Morning Grab Bag
by Steve
Student Loans
We shouldn’t be surprised to see that the outgoing Clinton Administration identified a problem with the relationship between schools and student loan vendors, and had drafted rules to deal with it. We also shouldn’t be surprised to see that the Bush Administration deep-sixed those rules and willingly let the program turn into a cesspool of corporate profits, university paybacks, and Education Department graft, all at the expense of the students. Profits first, students last.
Tenet the Pleaser
Watching George Tenet make the rounds of the “plug my book” shows yesterday reminds me of everything I have seen in nearly three decades of surviving and climbing through a vast bureaucracy: Tenet is nothing more than an all-too-willing-to-please bureaucrat who would rather do what it took to accommodate the boss than stand up and tell him when he was full of it. It is a bad but understandable characteristic in a senior bureaucrat given the concerns over job security and the changeover in administrations. But it is an abdication of responsibility for both your CIA director and your Secretary of State to swallow their opposition rather than stop a catastrophe in the making.
Iraq Fantasies
Owen West’s Op-Ed in the NYT today, calling for an agreement whereby Congress accepts a residual force of about 75,000 troops in Iraq by the end of 2008 in a law enforcement advisory role, while Iraqi forces bulk up to take the lead in security sounds great – and out of touch with reality. Bush doesn’t plan to train the Iraqis; the Iraqis aren’t stepping up with new troops to the degree necessary to make West’s suggestion feasible; neither the Iraqis nor the Americans are making the political moves necessary to bring about the reconciliation that would allow this to work; and lastly, why does it have to be the Americans who are stuck in Iraq after 2008 with 75,000 troops, when Iraq’s neighbors should be shouldering this load?
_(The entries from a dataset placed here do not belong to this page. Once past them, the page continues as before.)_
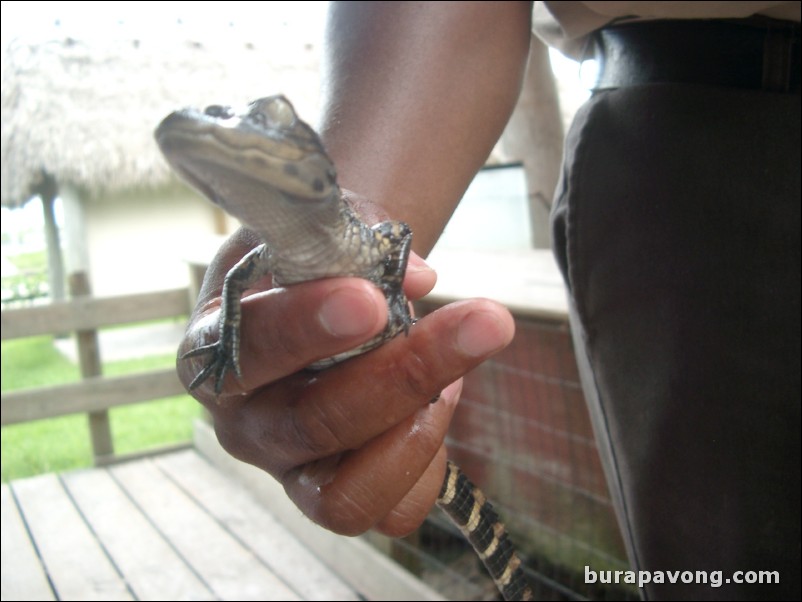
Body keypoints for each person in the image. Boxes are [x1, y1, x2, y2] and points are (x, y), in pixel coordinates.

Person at [177, 2, 800, 599]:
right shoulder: (267, 258)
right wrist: (238, 338)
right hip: (690, 118)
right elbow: (275, 267)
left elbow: (389, 236)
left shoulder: (350, 241)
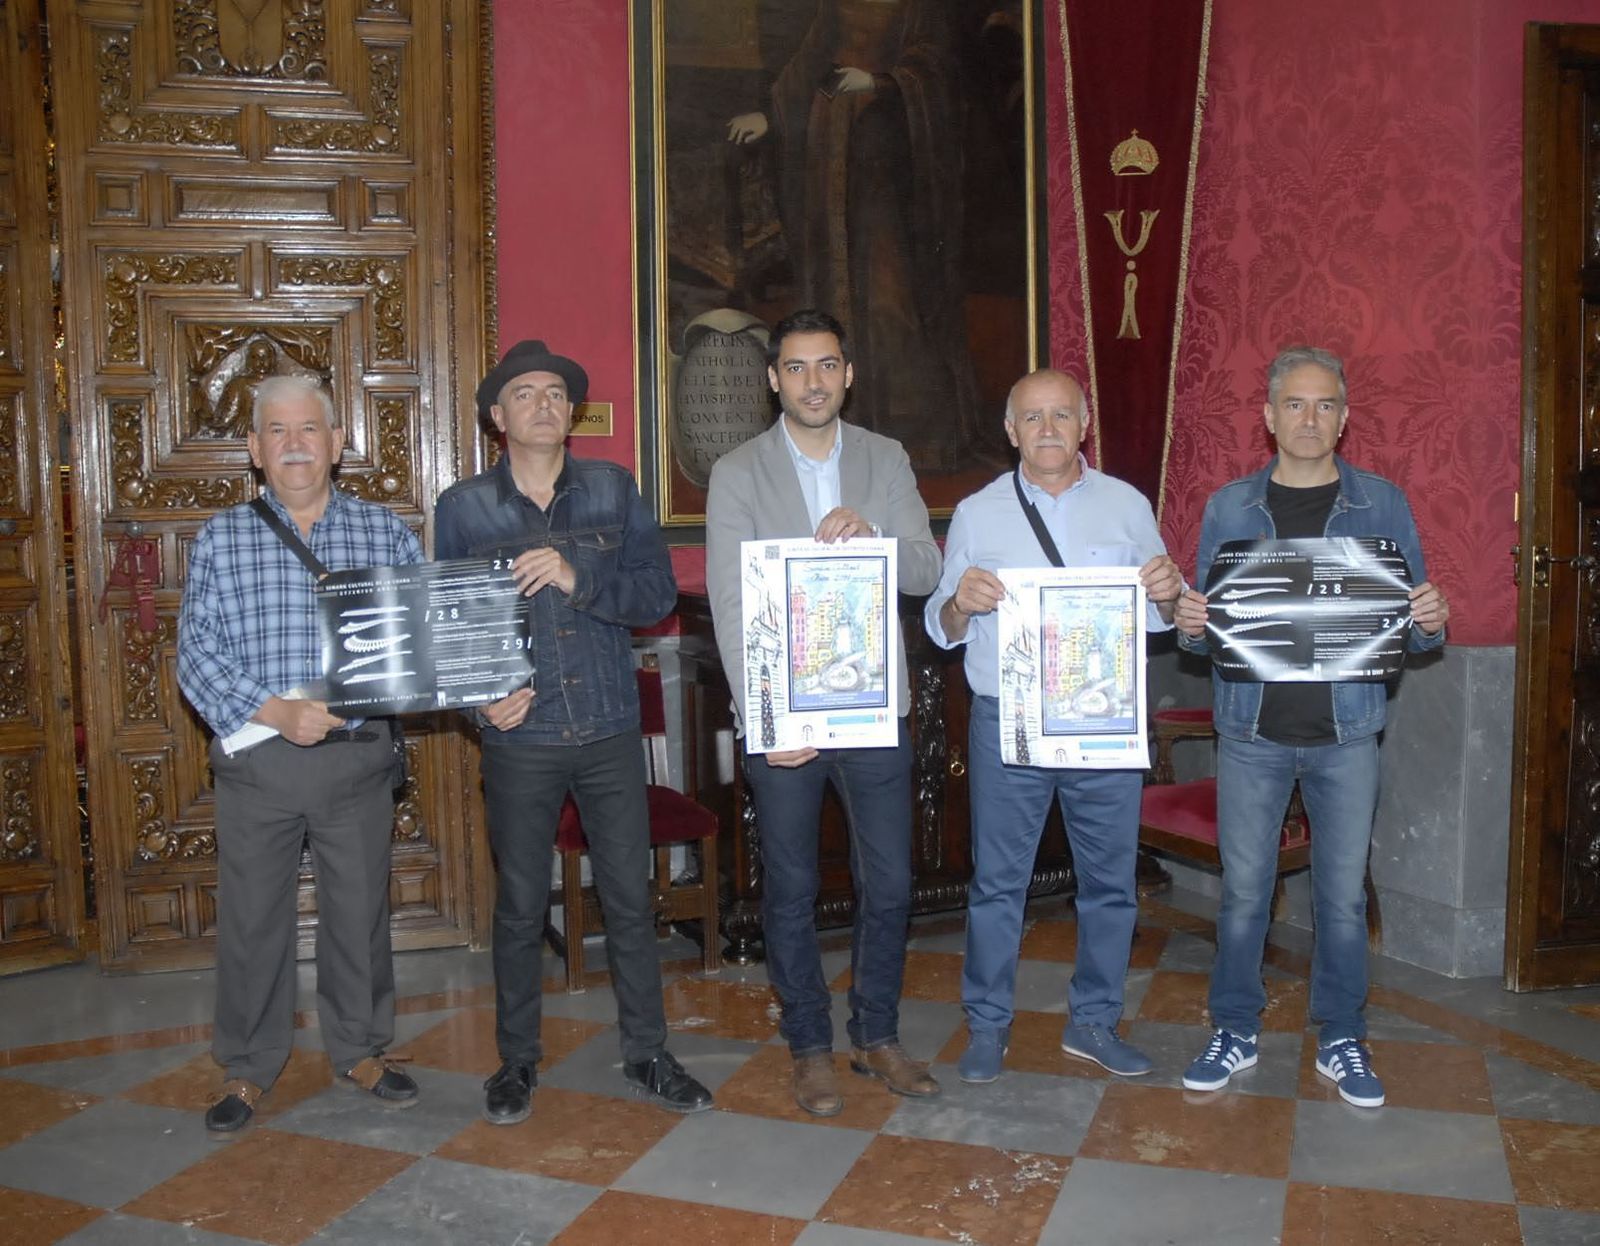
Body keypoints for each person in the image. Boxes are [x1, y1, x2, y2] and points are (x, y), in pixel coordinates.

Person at [434, 340, 713, 1125]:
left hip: (609, 728)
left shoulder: (612, 490)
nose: (543, 405)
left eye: (556, 393)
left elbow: (657, 591)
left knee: (629, 898)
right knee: (522, 906)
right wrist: (480, 703)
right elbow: (450, 630)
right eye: (524, 394)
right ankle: (516, 1063)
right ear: (498, 417)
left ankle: (649, 1052)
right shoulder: (465, 509)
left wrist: (575, 574)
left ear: (571, 412)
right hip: (519, 737)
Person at [1174, 346, 1449, 1108]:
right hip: (1252, 733)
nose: (1309, 418)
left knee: (1342, 899)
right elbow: (1205, 632)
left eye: (1325, 405)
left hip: (1347, 732)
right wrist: (1188, 619)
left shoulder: (1382, 505)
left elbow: (1413, 631)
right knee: (1243, 894)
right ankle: (1234, 1027)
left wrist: (1432, 617)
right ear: (1268, 417)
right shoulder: (1229, 507)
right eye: (1294, 404)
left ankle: (1342, 1038)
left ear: (1344, 418)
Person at [705, 308, 943, 1115]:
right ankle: (809, 1043)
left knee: (892, 883)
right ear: (775, 379)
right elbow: (733, 606)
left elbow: (923, 570)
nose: (814, 382)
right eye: (798, 368)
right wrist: (768, 722)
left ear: (849, 374)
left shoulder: (886, 458)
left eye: (828, 366)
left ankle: (876, 1035)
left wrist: (873, 533)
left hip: (876, 709)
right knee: (793, 885)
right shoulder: (738, 471)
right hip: (787, 719)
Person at [178, 375, 421, 1132]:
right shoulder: (223, 536)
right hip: (260, 763)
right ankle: (249, 1065)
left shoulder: (386, 535)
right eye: (276, 431)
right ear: (254, 448)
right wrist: (277, 712)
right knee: (253, 920)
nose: (293, 444)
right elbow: (196, 653)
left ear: (336, 443)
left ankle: (360, 1049)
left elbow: (420, 643)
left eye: (308, 429)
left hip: (355, 761)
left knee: (358, 915)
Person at [924, 368, 1181, 1084]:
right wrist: (961, 605)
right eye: (1031, 418)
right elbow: (940, 627)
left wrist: (1169, 592)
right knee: (998, 885)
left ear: (1083, 424)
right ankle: (987, 1027)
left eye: (1060, 416)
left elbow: (1165, 616)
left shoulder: (1128, 506)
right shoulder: (977, 513)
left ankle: (1095, 1023)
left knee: (1110, 884)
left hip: (1102, 721)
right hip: (1009, 723)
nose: (1046, 430)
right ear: (1010, 432)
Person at [728, 1, 980, 469]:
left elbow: (939, 71)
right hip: (833, 165)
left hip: (891, 168)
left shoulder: (918, 8)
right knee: (836, 295)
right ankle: (843, 435)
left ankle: (908, 435)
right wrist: (770, 118)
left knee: (889, 295)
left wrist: (882, 83)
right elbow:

GOP Break With Bush on Iraq?
The House GOP leadership may break with the White House over requiring the Iraqis to meet political and security benchmarks in any second attempt at a supplemental appropriation bill. Even after Condi Rice told the Sunday chat fests that Bush would oppose timelines on American forces and benchmarks for the Iraqis, the House GOP leadership refused to stand with the White House on the issue, and signaled that it was too early to summarily reject anything until after the veto and initial discussions with the Democrats on a feasible second attempt.
An Anti-Corporatist With Resources
Hugo Chavez is taking full control of his oil reserves, and is cutting ties to the World Bank and the IMF as well. He won’t be the last to do so.